● Text
Beautiful Tables in Matplotlib, a Tutorial
Photo by Mika Baumeister / Unsplash
Tutorials

Beautiful Tables in Matplotlib, a Tutorial

The Son
The Son

Creating beautiful tables in Python's matplotlib may seem like a daunting task. However, as you will see in this tutorial, tables are simply text and annotations placed in an ordered manner within a figure.

In this tutorial, we will learn how to make beautiful squad playing-time tables using La Liga data. The goal, however, is for you to take this step-by-step method into your own analysis and ideas to create other excellent visuals.

Before we go any further, I want to thank Tim Bayer, who published one of the first tutorials on the topic, and on which this post is greatly inspired.


What we'll need

import pandas as pd
import matplotlib.pyplot as plt

from PIL import Image
import urllib
import os

An Intro to How Tables Work

As Tim powerfully puts it in his tutorial, "tables are simply highly structured and organized scatterplots." This means that to create a simple table in matplotlib, all you need is text and a collection of x and y locations where you wish that data to be placed.

Let's look at a simple example.

# This is random data.
data = {
    'teams': ['Real Madrid', 'Barcelona', 'Villarreal', 'Sevilla'],
    'goals_scored': [23, 15, 28, 12]
}
fig = plt.figure(figsize=(4,3), dpi=200)

● Exercise set
A – Retype the passage of the matplotlib tables tutorial from "from PIL import" up to and including "to be placed.".
B – Continue the matplotlib tables tutorial from the point at which it ends.

[Rendered chart images]
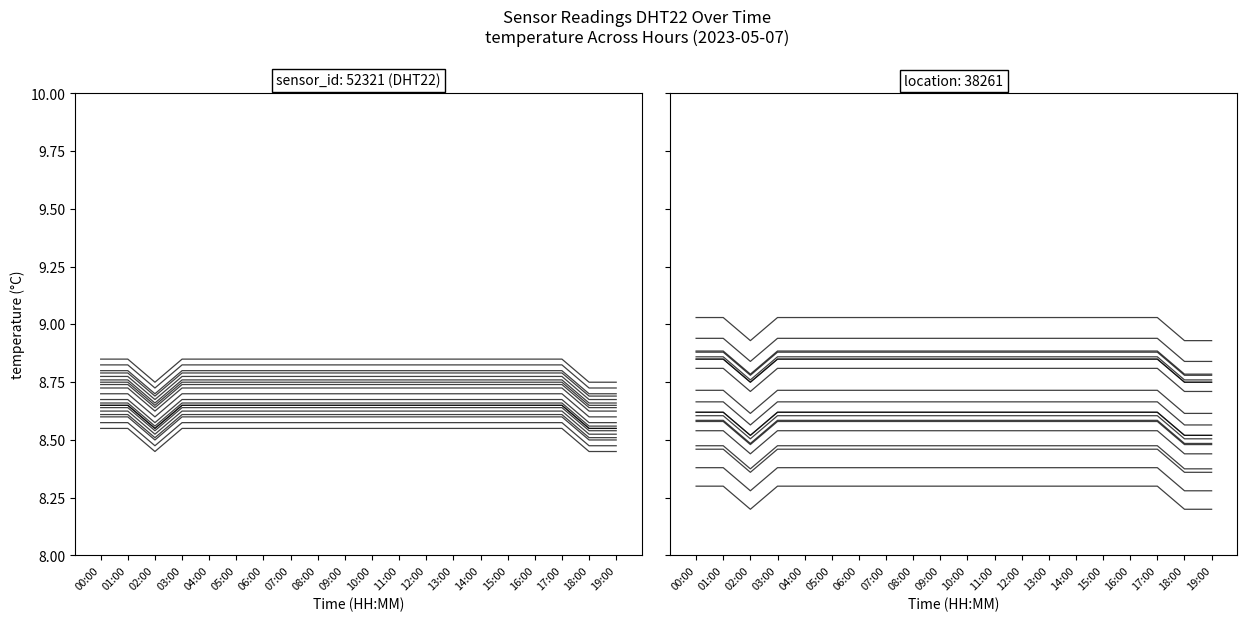

Does the chart have visible grid lines?

No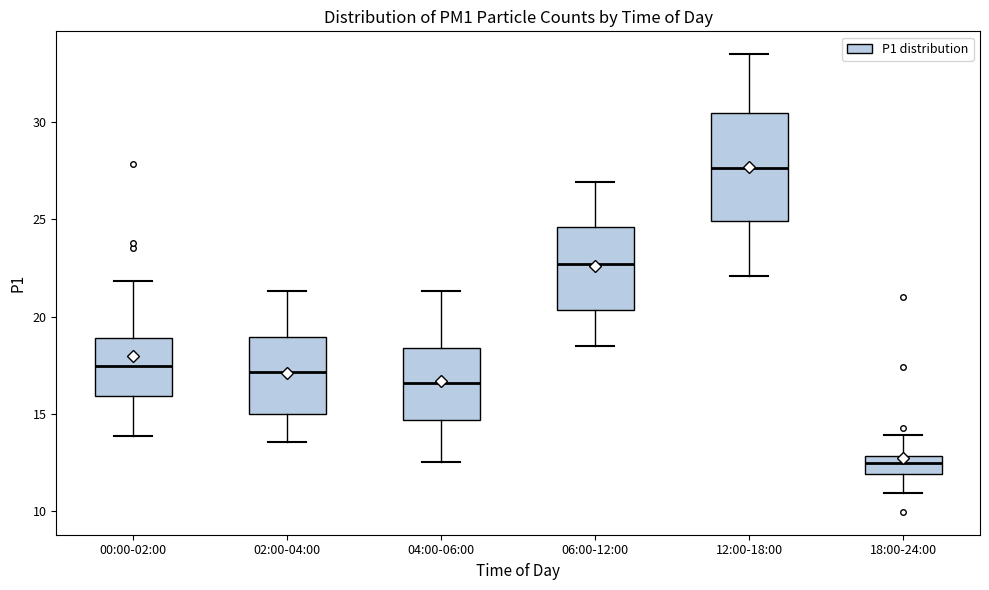

Which box's median line is the highest?

12:00-18:00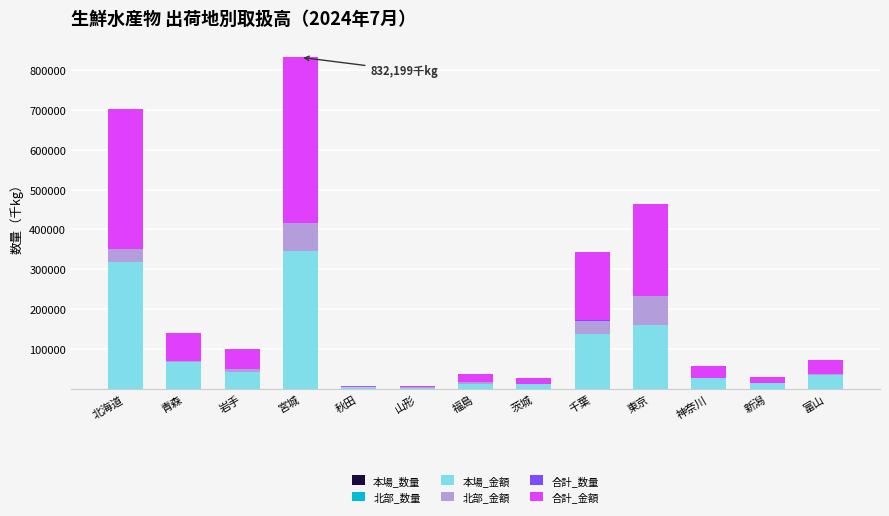

At which category is the sum across all series the highest?

宮城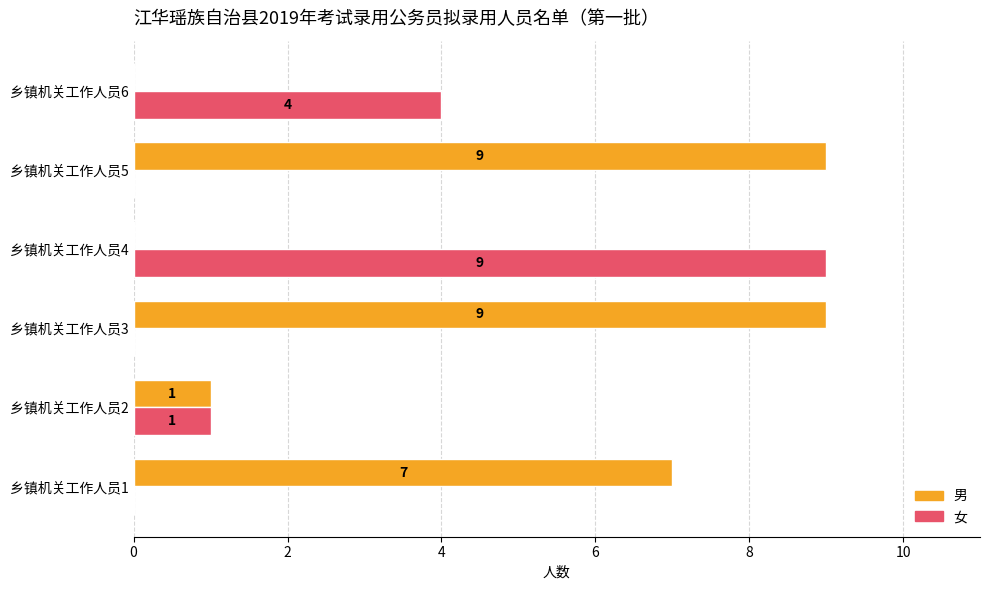

What is the average value of the 男 series?

4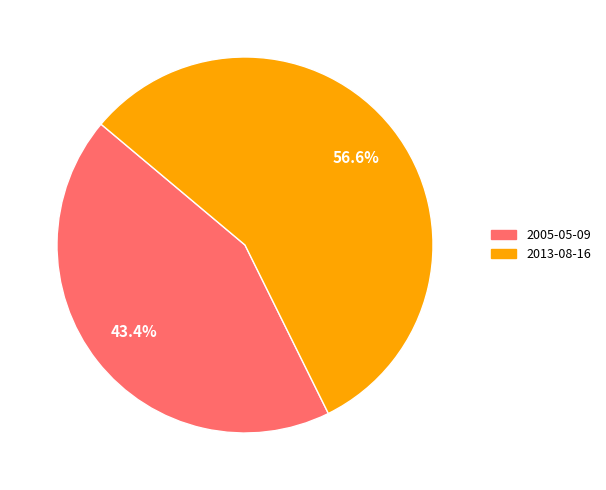

Is the sum of 2013-08-16 and 2005-05-09 greater than half?

Yes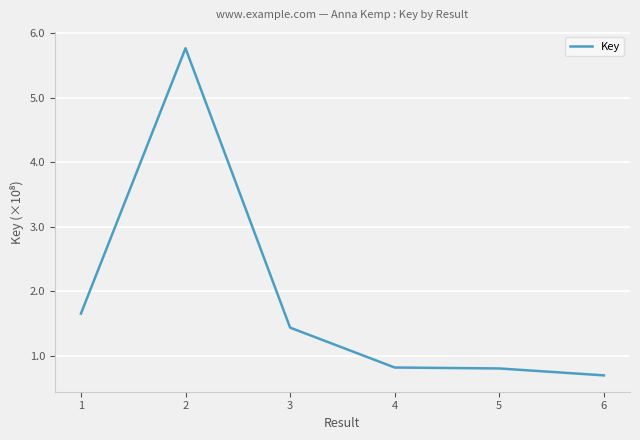

At which category does the chart reach its peak across all series?

2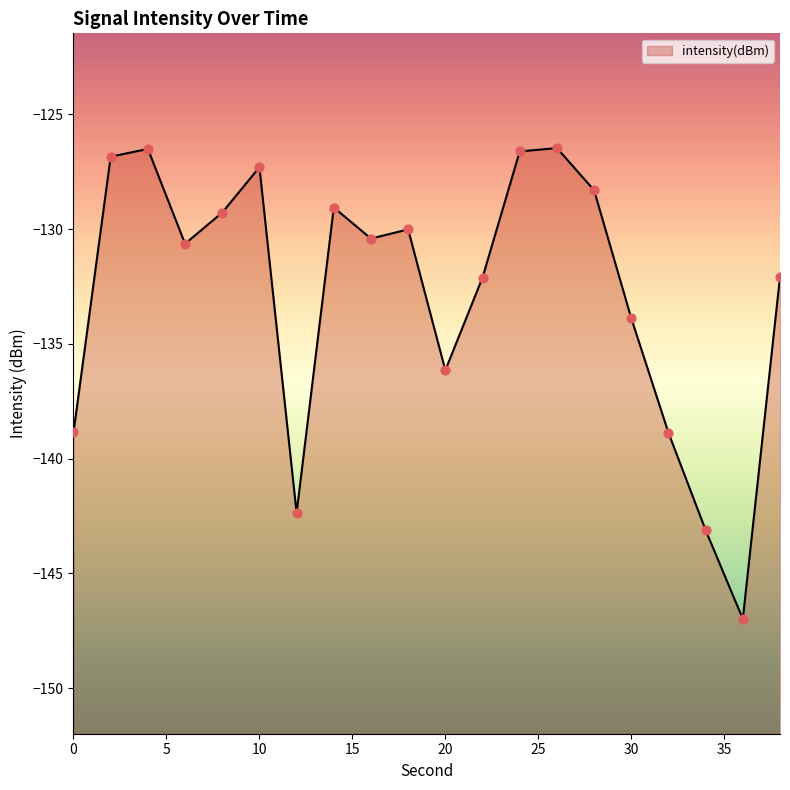

Between 8 and 26, which is larger?

26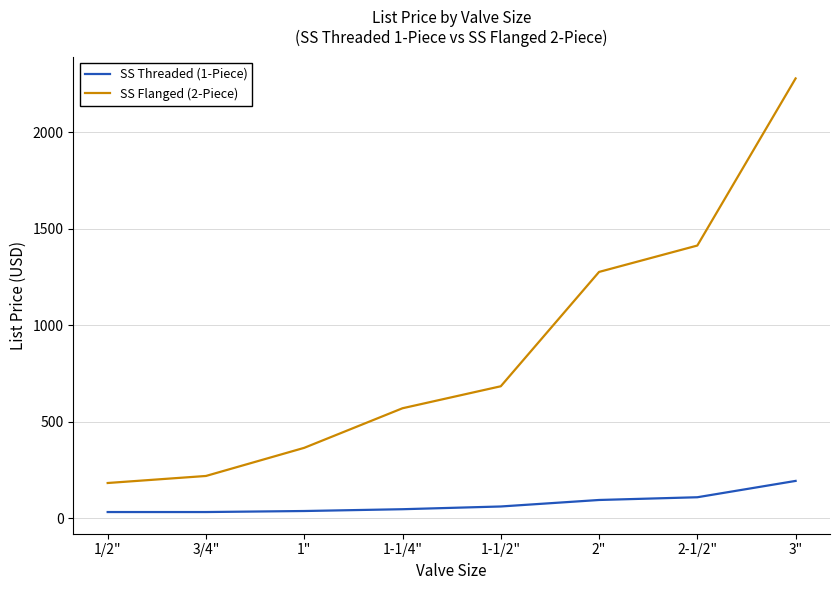

What is the average value of the SS Threaded (1-Piece) series?

75.6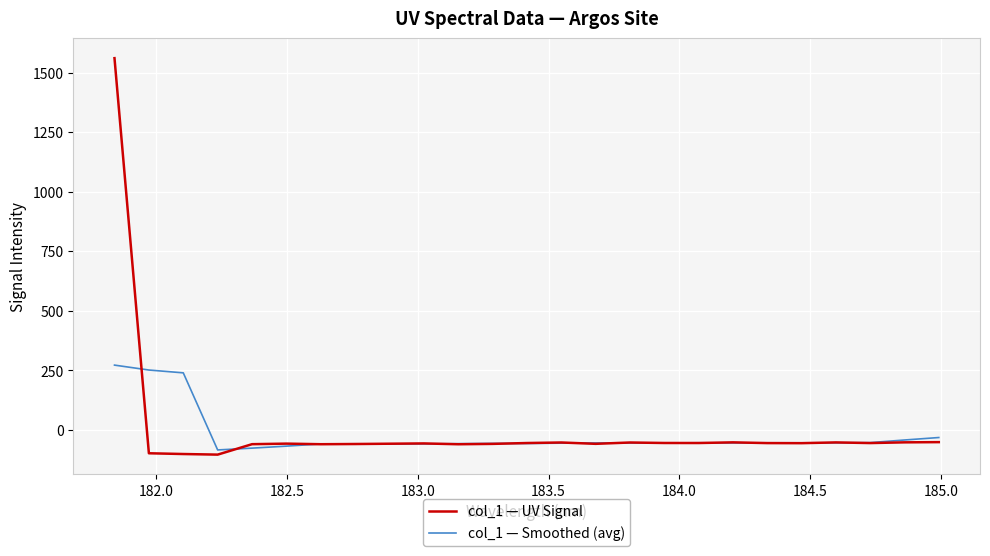

True or false: col_1 — UV Signal has more than 1 interior local peaks.

True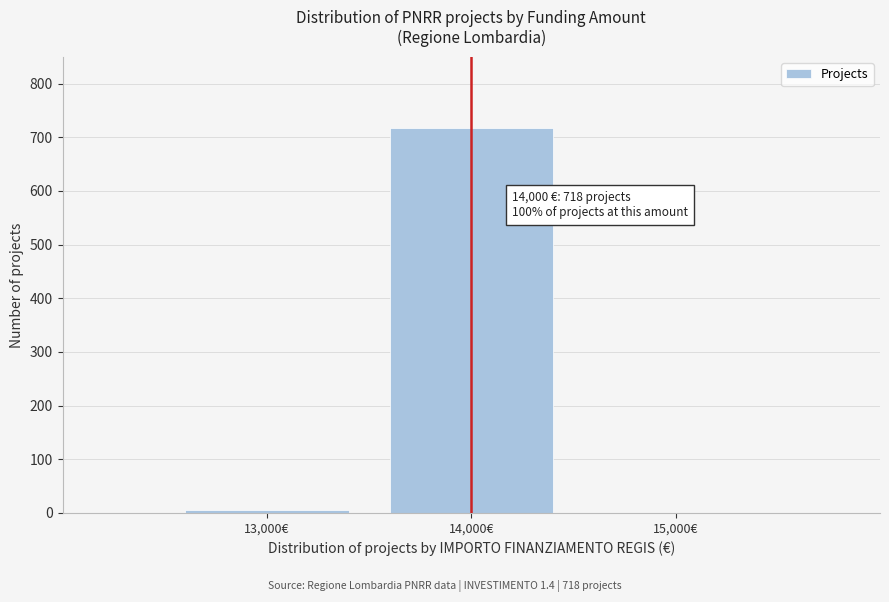

Reading left to right, list all the values displayed in this chart.

13,000€=5	14,000€=718	15,000€=0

● Activity answers
A –
from PIL import Image
import urllib
import os

An Intro to How Tables Work

As Tim powerfully puts it in his tutorial, "tables are simply highly structured and organized scatterplots." This means that to create a simple table in matplotlib, all you need is text and a collection of x and y locations where you wish that data to be placed.

B –
ax = plt.subplot(111)

ncols = 2
nrows = 4

ax.set_xlim(0, ncols)
ax.set_ylim(0, nrows)
ax.set_axis_off()

for y in range(0, nrows):
    ax.annotate(
        xy=(0.5,y),
        text=data['teams'][y],
        ha='center'
    )
    ax.annotate(
        xy=(1.5,y),
        text=data['goals_scored'][y],
        ha='center'
    )

ax.annotate(
    xy=(0.5, nrows),
    text='TEAM',
    weight='bold',
    ha='center'
)
ax.annotate(
    xy=(1.5, nrows),
    text='GOALS\nSCORED',
    weight='bold',
    ha='center'
)

plt.savefig(
    'figures/a_very_basic_table.png',
    dpi=300,
    transparent=True
)

A basic table.

Not the most beautiful example, but helpful nonetheless.

Notice how we use for loops to iterate over each column in our dataset and place them under the same x position on the figure. This creates a table-like output on our figure.

Time to go into more detail.


Step 1. Define the dimensions of your table

This is the most crucial step.

How big is your table? How many columns and rows is it going to contain?

In my experience, the best way to do this is to have your DataFrame in a similar structure to your desired output. So, for starters, let's get into some actual data for this tutorial.

For this particular tutorial, I'll be using simple StatsBomb data via Fbref. Primarily because I want you to easily replicate this visual with the team of your choice, and secondly, because it's pretty straightforward to export a team's playing time data directly from Fbref's site.

Note: if you've never done this before, all you need is to go to the table of your choice and click on export CSV, then copy and paste that data into an empty notepad file and save it as your_file_name.csv

How to extract the playing time data from Fbref.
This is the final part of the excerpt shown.